* **WRITTEN TASK**
Rewrite all of the entries below with every "dist" changed to "distance" and nothing else altered. Omit the pictures from your output.

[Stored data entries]
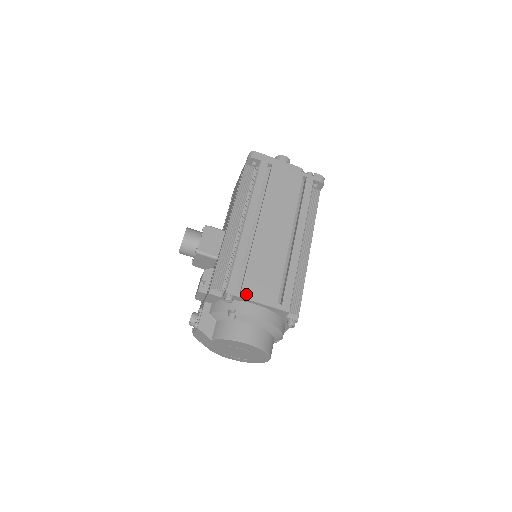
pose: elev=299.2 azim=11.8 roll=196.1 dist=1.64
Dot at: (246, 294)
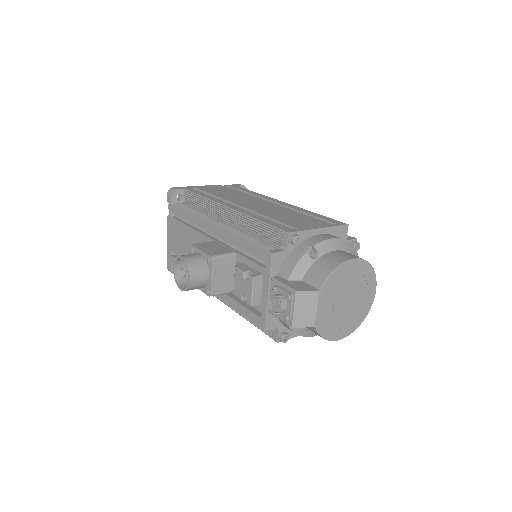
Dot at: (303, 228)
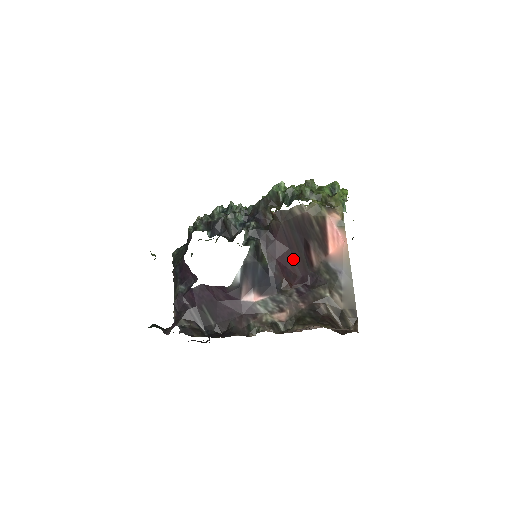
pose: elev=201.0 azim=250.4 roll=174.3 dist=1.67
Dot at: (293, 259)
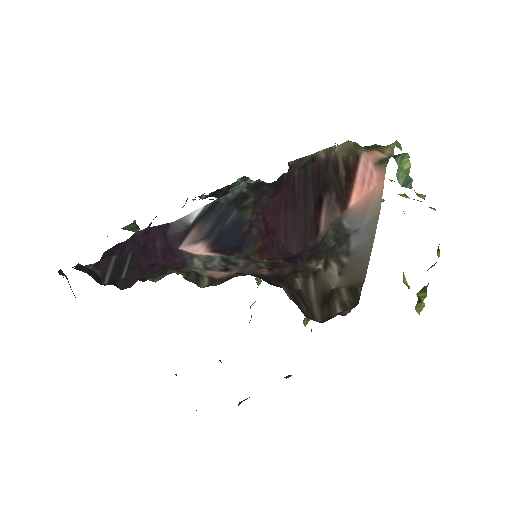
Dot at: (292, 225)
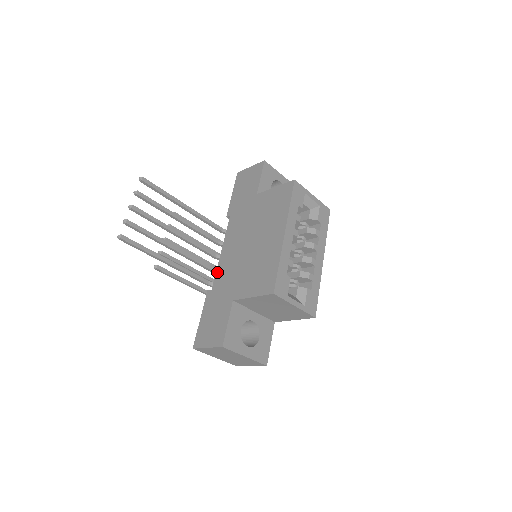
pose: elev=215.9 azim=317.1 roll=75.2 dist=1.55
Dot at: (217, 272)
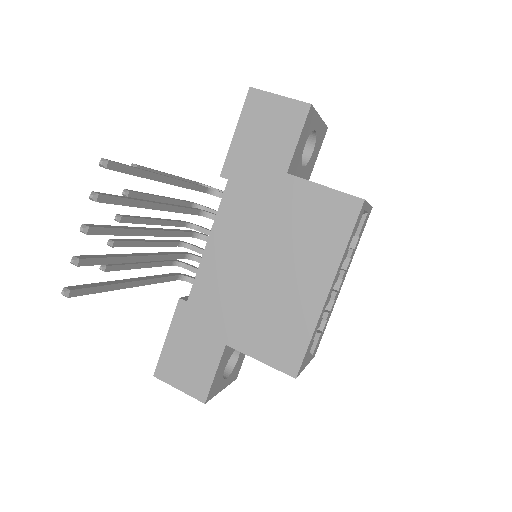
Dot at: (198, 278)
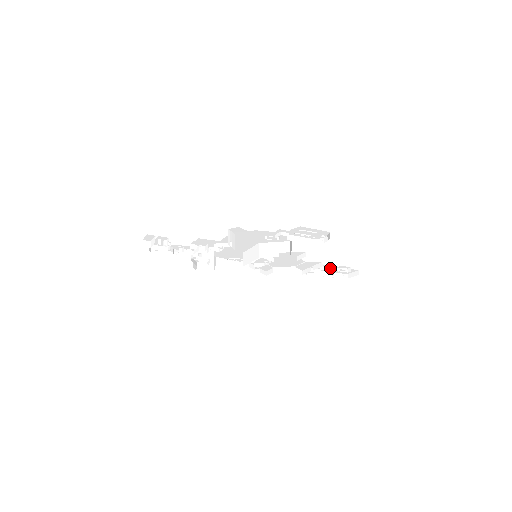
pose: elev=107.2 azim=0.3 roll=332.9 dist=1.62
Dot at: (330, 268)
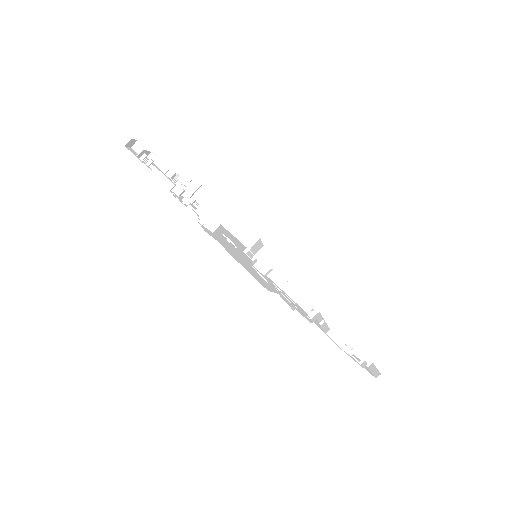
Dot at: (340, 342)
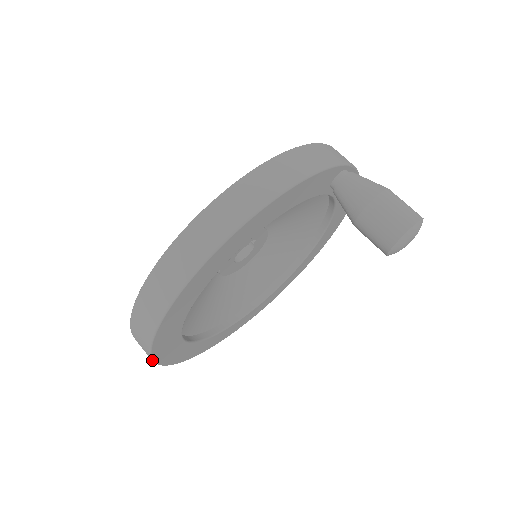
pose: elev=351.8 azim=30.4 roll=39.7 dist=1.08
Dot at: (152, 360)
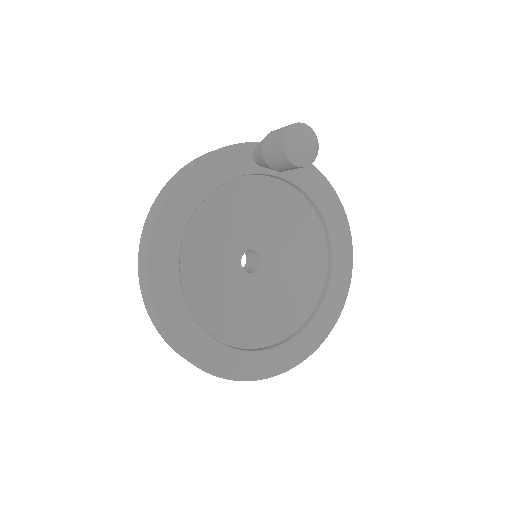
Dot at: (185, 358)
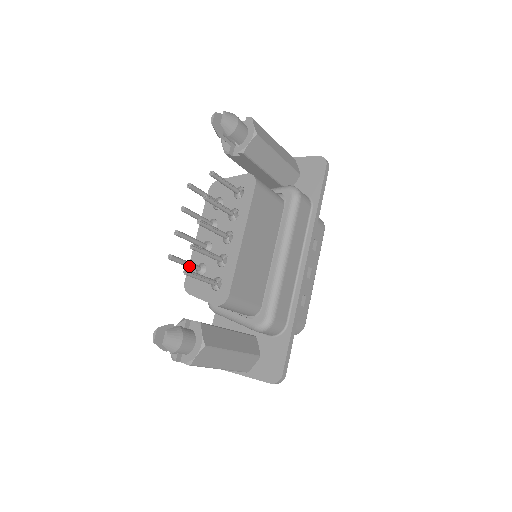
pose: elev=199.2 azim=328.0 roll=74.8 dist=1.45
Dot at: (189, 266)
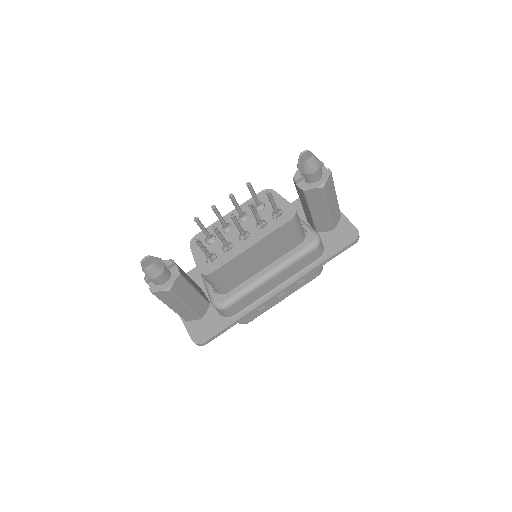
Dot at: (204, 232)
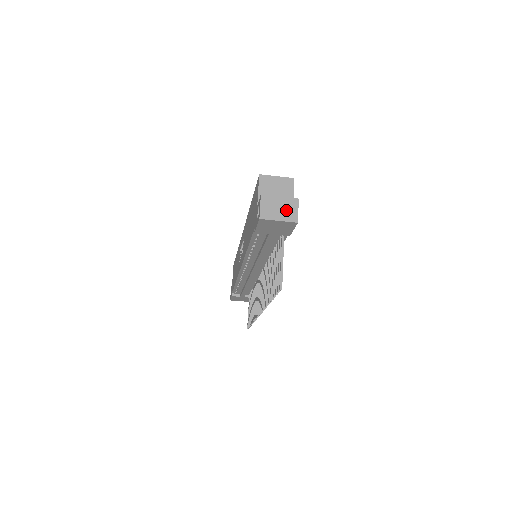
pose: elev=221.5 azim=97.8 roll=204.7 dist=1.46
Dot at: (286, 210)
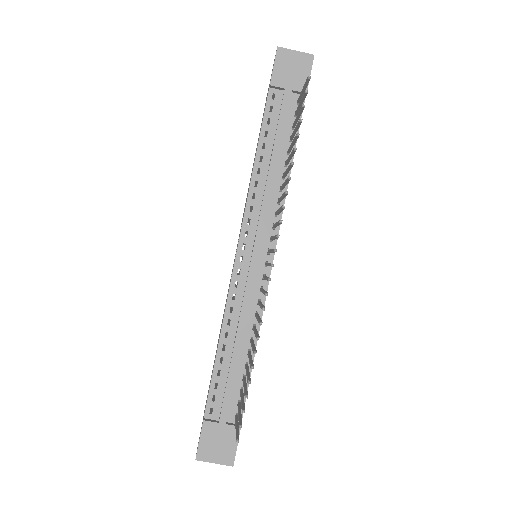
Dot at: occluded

* **EXPECTED OUTPUT**
pose: elev=299.2 azim=11.8 roll=196.1 distance=1.64
Dot at: (246, 294)
Dot at: (303, 228)
pose: elev=201.0 azim=250.4 roll=174.3 distance=1.67
Dot at: (293, 259)
Dot at: (292, 225)
pose: elev=215.9 azim=317.1 roll=75.2 distance=1.55
Dot at: (217, 272)
Dot at: (198, 278)
pose: elev=107.2 azim=0.3 roll=332.9 distance=1.62
Dot at: (330, 268)
Dot at: (340, 342)
pose: elev=351.8 azim=30.4 roll=39.7 distance=1.08
Dot at: (152, 360)
Dot at: (185, 358)
pose: elev=199.2 azim=328.0 roll=74.8 distance=1.45
Dot at: (189, 266)
Dot at: (204, 232)
pose: elev=221.5 azim=97.8 roll=204.7 distance=1.46
Dot at: (286, 210)
Dot at: occluded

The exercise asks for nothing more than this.